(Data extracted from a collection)
§

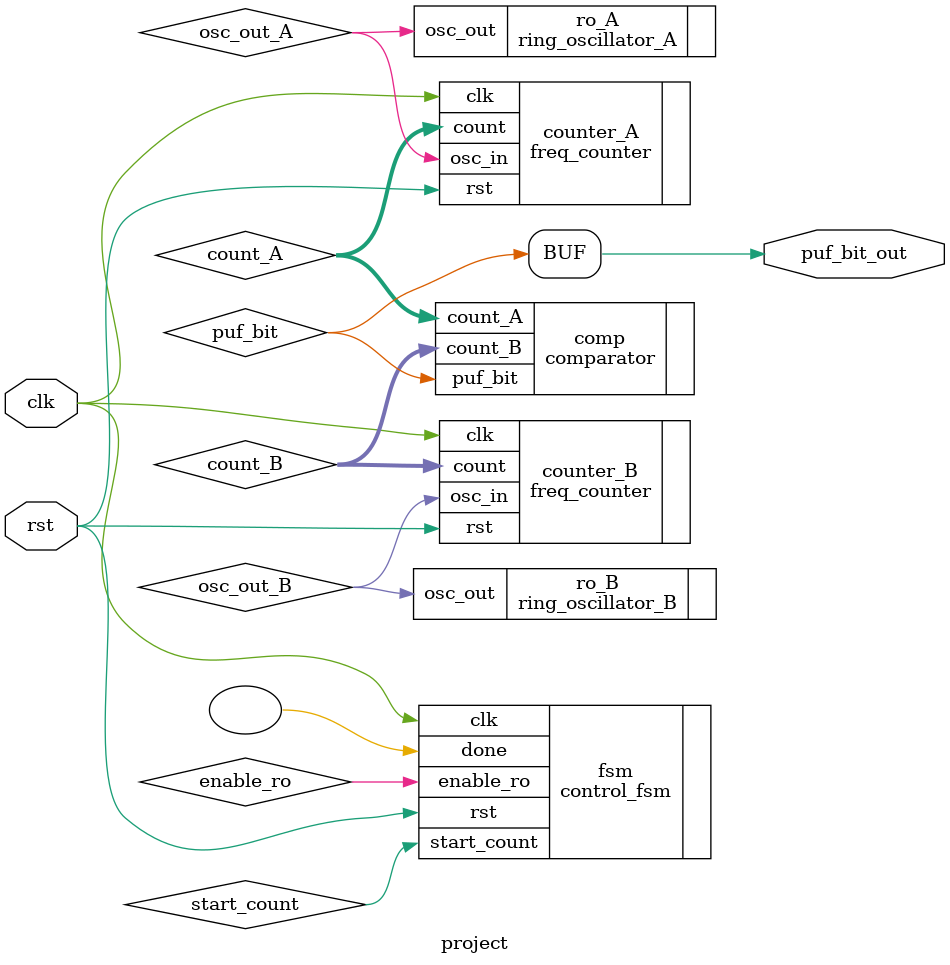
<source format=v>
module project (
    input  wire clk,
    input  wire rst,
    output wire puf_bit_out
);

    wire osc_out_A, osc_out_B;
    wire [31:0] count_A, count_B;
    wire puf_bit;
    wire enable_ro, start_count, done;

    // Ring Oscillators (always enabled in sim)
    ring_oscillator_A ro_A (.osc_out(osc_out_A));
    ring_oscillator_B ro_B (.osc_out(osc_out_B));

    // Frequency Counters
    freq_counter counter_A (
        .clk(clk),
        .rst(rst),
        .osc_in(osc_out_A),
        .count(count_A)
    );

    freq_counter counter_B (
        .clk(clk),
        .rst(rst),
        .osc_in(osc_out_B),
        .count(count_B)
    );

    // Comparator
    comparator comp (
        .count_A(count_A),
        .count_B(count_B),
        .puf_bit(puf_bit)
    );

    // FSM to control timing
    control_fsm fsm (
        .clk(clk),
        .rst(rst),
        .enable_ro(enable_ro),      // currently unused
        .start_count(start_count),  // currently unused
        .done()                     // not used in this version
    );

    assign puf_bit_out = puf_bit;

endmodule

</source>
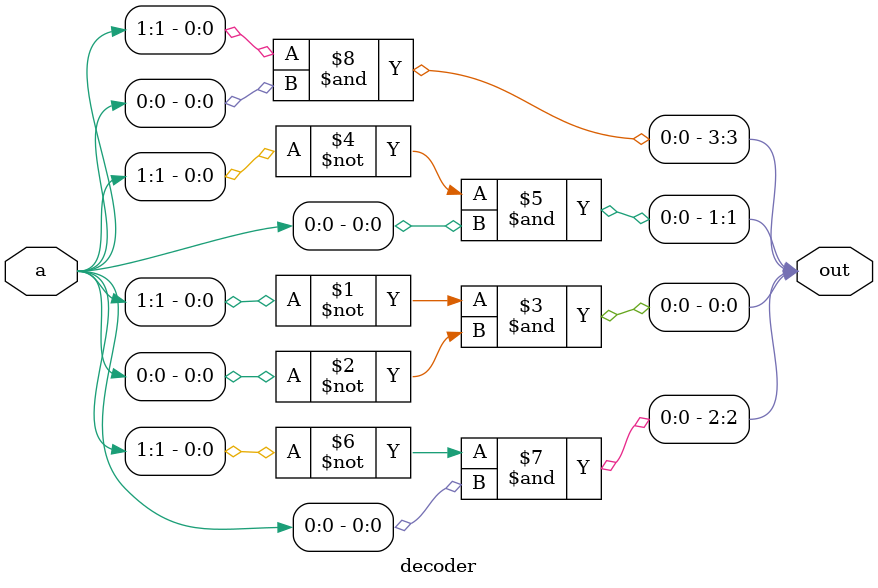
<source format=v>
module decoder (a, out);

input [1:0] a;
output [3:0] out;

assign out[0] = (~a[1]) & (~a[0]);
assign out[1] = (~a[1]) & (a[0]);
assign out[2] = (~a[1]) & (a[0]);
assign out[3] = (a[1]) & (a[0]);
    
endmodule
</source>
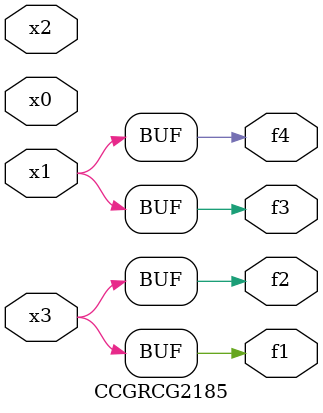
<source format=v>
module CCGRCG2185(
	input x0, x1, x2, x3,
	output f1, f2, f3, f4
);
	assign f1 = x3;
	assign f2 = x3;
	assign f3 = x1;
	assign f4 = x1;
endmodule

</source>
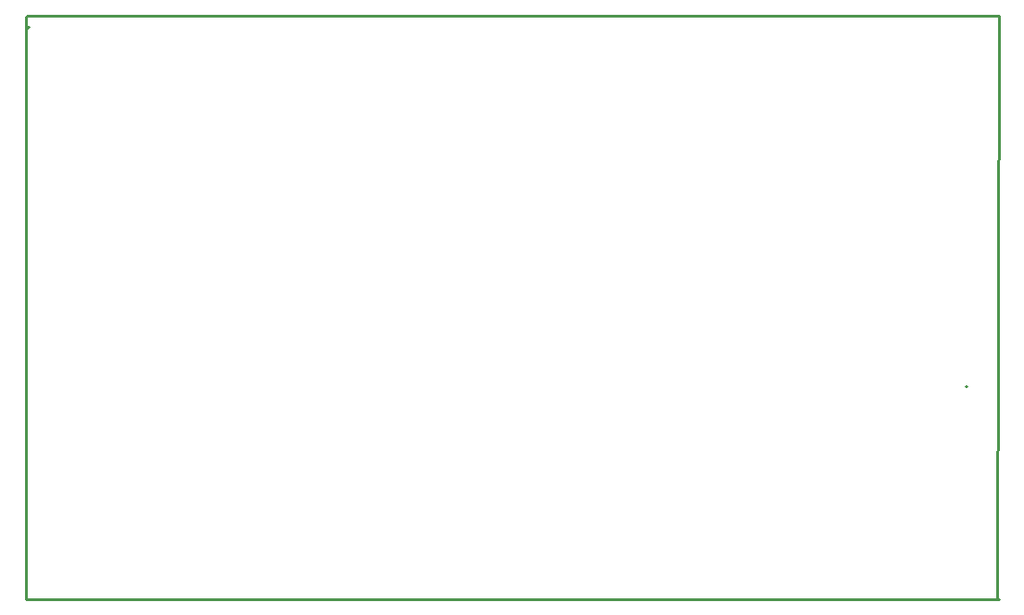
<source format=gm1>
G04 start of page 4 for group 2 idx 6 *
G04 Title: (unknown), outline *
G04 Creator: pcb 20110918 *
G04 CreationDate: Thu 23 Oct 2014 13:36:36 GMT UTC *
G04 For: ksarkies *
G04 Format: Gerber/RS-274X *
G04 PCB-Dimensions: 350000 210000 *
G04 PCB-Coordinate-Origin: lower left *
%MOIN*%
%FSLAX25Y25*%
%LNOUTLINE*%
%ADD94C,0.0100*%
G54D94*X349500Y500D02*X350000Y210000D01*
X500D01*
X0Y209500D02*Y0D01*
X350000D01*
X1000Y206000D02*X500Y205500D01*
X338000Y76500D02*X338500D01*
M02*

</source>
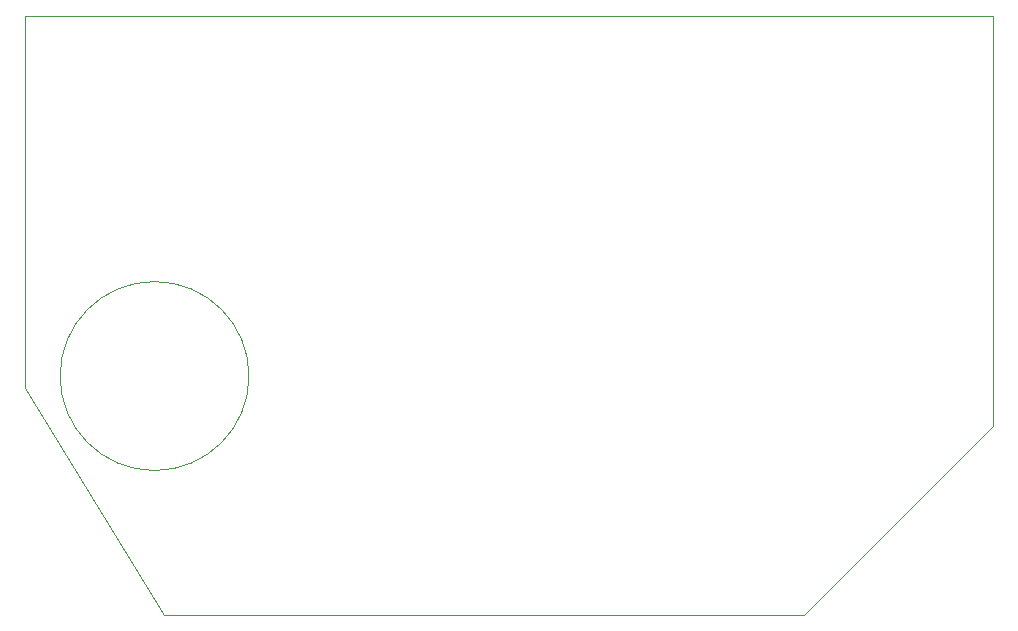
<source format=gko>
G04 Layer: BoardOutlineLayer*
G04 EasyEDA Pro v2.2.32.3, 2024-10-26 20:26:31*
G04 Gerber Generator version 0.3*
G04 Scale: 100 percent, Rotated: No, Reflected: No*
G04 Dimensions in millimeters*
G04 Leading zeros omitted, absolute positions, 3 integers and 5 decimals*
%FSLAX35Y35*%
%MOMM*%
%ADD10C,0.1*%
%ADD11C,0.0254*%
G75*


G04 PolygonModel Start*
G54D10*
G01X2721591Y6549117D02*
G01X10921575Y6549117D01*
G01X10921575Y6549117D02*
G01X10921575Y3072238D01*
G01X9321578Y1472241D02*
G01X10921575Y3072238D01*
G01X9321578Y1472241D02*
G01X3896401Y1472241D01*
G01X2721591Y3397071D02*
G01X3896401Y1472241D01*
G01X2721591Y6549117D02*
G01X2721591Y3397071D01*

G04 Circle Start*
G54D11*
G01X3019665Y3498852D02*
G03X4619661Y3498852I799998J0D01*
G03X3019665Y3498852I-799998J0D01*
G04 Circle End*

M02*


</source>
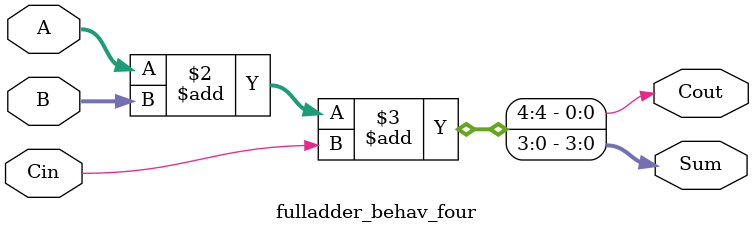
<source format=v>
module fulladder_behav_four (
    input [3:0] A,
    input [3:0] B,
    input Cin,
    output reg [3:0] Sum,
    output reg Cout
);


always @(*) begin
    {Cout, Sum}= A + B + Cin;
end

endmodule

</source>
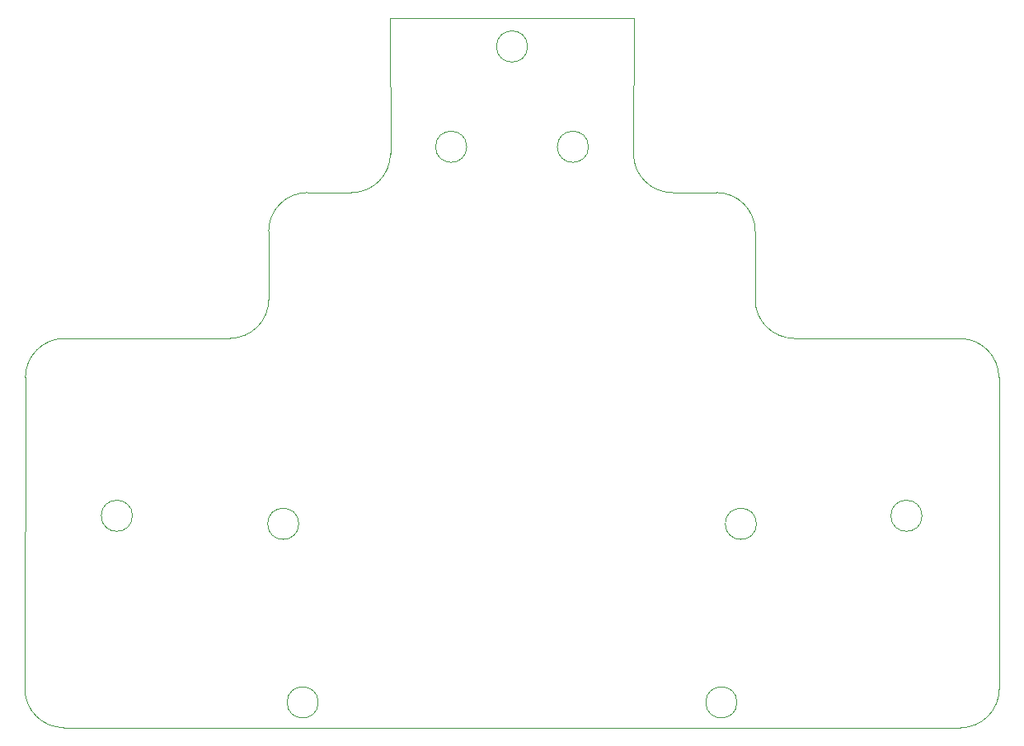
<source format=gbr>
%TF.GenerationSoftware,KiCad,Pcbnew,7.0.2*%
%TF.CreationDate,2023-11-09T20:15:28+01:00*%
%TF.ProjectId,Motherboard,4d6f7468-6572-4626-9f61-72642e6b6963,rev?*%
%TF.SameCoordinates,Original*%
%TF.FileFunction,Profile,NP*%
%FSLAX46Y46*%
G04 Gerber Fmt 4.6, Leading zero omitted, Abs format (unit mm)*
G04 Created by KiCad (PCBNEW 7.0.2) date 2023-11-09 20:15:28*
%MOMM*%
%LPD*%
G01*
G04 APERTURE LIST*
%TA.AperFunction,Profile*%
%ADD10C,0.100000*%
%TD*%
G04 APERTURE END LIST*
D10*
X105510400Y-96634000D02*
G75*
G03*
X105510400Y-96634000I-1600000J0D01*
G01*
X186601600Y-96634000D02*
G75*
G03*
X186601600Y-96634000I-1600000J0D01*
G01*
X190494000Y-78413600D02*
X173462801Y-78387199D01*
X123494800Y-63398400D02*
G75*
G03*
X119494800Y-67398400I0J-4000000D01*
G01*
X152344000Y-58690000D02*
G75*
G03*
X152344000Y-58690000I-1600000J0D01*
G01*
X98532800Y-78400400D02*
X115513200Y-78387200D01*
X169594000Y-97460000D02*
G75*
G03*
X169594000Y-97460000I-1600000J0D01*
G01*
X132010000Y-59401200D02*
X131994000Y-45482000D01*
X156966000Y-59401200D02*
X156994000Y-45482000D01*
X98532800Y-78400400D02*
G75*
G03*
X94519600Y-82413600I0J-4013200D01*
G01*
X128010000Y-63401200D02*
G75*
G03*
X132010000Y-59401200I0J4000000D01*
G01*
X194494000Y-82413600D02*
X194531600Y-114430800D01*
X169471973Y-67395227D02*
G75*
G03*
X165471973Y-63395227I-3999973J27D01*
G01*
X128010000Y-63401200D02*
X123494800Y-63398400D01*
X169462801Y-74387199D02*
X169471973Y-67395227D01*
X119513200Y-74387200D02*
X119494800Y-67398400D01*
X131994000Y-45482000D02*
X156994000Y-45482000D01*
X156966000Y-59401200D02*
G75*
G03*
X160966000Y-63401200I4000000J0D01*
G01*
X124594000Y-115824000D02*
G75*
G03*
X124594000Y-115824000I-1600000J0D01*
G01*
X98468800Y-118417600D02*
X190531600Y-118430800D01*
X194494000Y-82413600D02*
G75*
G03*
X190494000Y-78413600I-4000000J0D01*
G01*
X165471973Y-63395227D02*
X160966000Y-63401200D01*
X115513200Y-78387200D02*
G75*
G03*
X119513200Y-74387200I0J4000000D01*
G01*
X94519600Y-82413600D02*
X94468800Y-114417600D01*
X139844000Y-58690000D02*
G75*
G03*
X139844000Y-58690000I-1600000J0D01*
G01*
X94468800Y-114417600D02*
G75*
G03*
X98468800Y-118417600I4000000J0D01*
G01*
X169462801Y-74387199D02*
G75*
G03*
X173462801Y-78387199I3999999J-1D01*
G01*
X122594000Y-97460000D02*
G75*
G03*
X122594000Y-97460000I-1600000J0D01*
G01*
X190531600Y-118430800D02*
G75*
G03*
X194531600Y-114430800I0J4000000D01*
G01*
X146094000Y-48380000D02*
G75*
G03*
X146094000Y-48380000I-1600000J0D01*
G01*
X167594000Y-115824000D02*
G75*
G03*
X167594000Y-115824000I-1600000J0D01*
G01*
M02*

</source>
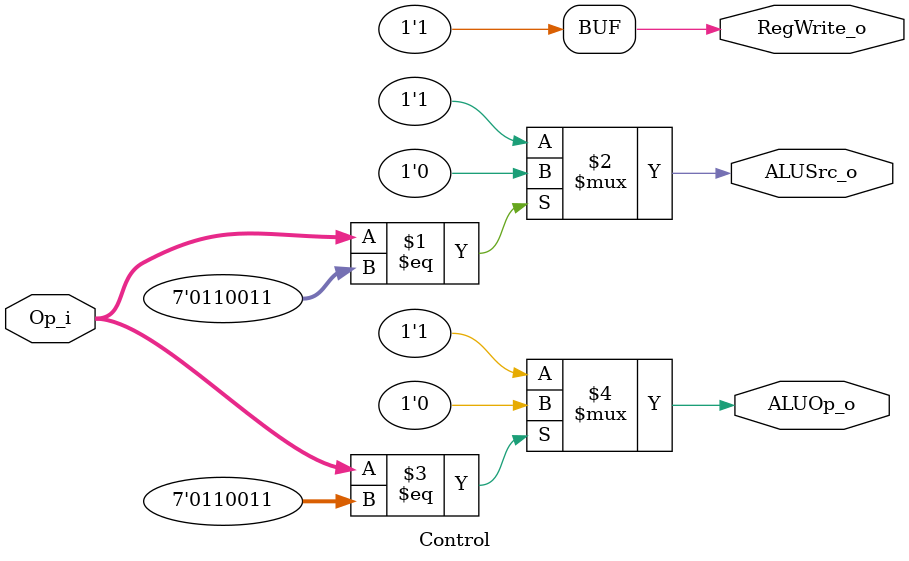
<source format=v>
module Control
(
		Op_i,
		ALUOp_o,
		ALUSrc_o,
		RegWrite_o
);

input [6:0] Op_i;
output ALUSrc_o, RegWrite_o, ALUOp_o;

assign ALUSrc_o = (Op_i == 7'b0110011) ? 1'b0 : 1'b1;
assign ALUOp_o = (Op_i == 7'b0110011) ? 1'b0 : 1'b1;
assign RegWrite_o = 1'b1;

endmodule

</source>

§

**Task requirements**
Where does "done" appear in the records above? Copy each line that holds it.

**Your response**
    wire enable_ro, start_count, done;
        .done()                     // not used in this version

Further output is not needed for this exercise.